Java doc: This class supports an optional fairness policy for ordering waiting producer and consumer threads. By default, this ordering is not guaranteed. However, a queue constructed with fairness set to true grants threads access in FIFO order. Fairness generally decreases throughput but reduces variability and avoids starvation.

So instead of list you will have this queue, and when calling take on this queue you will either get next element in a queue to consume or, in case its empty, your thread will block until there will be new elements. And specifying fair flag to be true means that it will use FIFO for next consumer to wake up.

So your code will look like:

public  class ProdCons {
    // Create a queue shared by producer and consumer
    // Size of list is 2.
    BlockingQueue<Integer> queue = new ArrayBlockingQueue<Integer>(2, true);
    int capacity = 2;

    // Function called by producer thread
    public void produce() throws InterruptedException {
        int value = 0;
        while (true) {
            System.out.println("Producer produced-" + value);

            // to insert the jobs in the queue
            // will block in case there is no more space in a queue
            queue.put(value++);
            // and sleep
            Thread.sleep(500);
        }
    }

    // Function called by consumer thread
    public void consume(int thread) throws InterruptedException {
        while (true) {
            //retrieve the first job in the queue
            //will block in case queue is empty, until its not empty
            int val = queue.take();

            System.out.println("Consumer" + thread + " consumed-"
                    + val);

            // and sleep
            Thread.sleep(1000);
        }
    }
}

Also you may be interesting in this article explaining starvation and wait/notify fairness: http://tutorials.jenkov.com/java-concurrency/starvation-and-fairness.html

Upvotes: 2

Md Ayub Ali Sarker
Md Ayub Ali Sarker

Reputation: 11557

I would like to solve this problem in different way using java message queue(JMS) by publish and subscribe. The publish/subscribe messaging domain is a one-to-many model where one publisher sends the message through a topic to all the subscribers who are active and they receive the message through topic. it is simple and easy to implement. here is the details. https://howtodoinjava.com/jms/jms-java-message-service-tutorial/

Upvotes: 0

daniu
daniu

Reputation: 14999

To illustrate my comment on the not using wait/notify, here's a producer/consumer with a BlockingQueue. Sorry if that doesn't actually answer your question about why the code doesn't work.

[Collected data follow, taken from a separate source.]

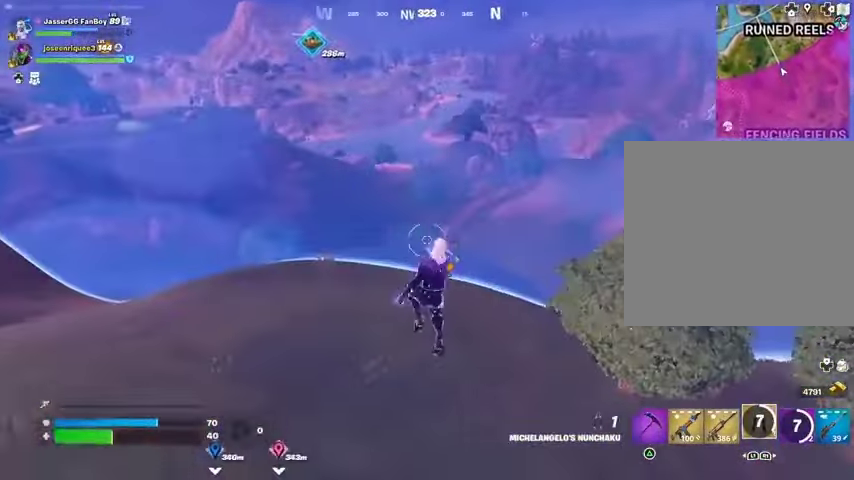
{"buttons": [], "left_stick": "up-right", "right_stick": "down-left", "events": [[100, "L2", "up"], [100, "right_stick", "center"], [367, "right_stick", "down-left"], [467, "left_stick", "up-right"]]}
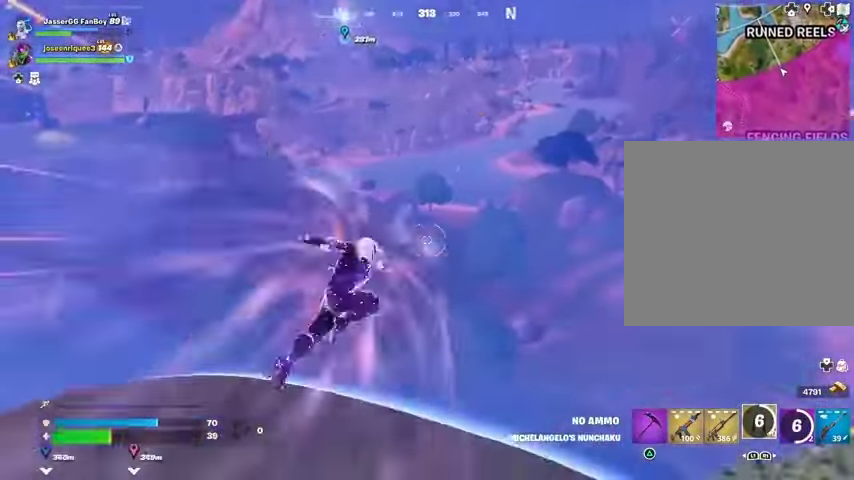
{"buttons": [], "left_stick": "down-left", "right_stick": "center", "events": [[67, "left_stick", "down-right"], [133, "left_stick", "down-left"], [133, "right_stick", "center"], [433, "right_stick", "down-left"], [500, "right_stick", "center"]]}
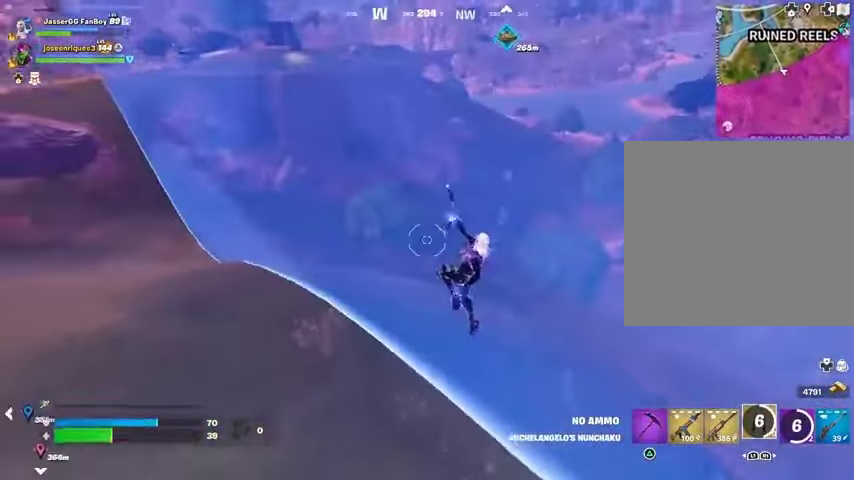
{"buttons": [], "left_stick": "up-left", "right_stick": "up-left", "events": [[100, "left_stick", "left"], [200, "right_stick", "left"], [300, "right_stick", "up-left"], [333, "left_stick", "up-left"]]}
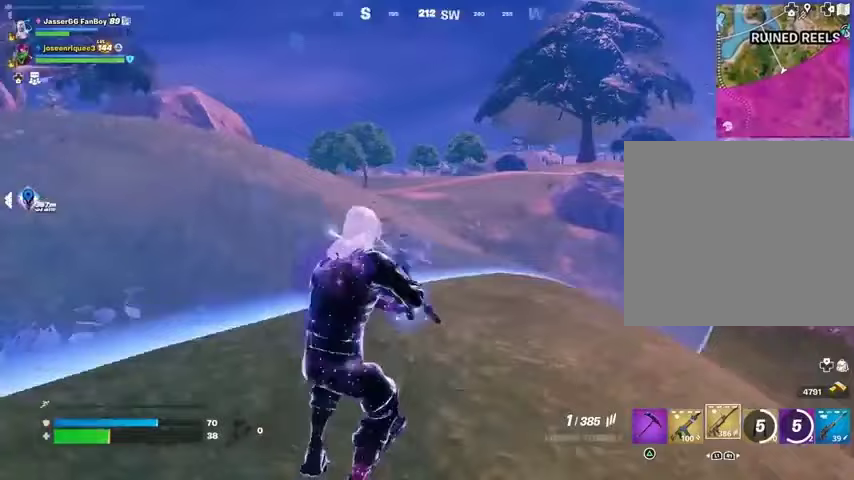
{"buttons": [], "left_stick": "up", "right_stick": "right", "events": [[67, "left_stick", "up"], [67, "right_stick", "center"], [133, "SQUARE", "down"], [200, "SQUARE", "up"], [333, "left_stick", "up-right"], [467, "right_stick", "right"], [500, "left_stick", "up"]]}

static final AtomicInteger value = new AtomicInteger();
public static void main(String[] args) {
    BlockingQueue<Integer> queue = new ArrayBlockingQueue<>(2);

    Thread producer = new Thread(() -> { queue.put(value.getAndIncrement()) });
    producer.start();

    Runnable consumer1 = () -> {
        try { 
            while(true) {
               System.out.println("Consumer 1 consuming " + queue.take());
                Thread.sleep(200); 
            }
        }{ catch(Exception e) {}
    };
    Runnable consumer2 = () -> {
        try { 
            while(true) {
               System.out.println("Consumer 2 consuming " + queue.take());
                Thread.sleep(200); 
            }
        }{ catch(Exception e) {}
    };
    new Thread(consumer1).start();
    new Thread(consumer2).start();
}

Side note, I usually wouldn't even create Thread objects directly but use an ExecutorService instead, but that's beside the point.

Upvotes: 0

Doug
Doug

Reputation: 709

Each of your threads is synchronized on itself (this), which will be different for each thread, so it won't prevent them from operating at the same time. Since they're (supposed to be) manipulating a list shared across the threads, they should probably synchronize on that list (or some other shared lock object). And, more problematically, it looks like each thread creates its own List - they won't share lists. The List should either be a static (class) list, or it should be passed in to each thread.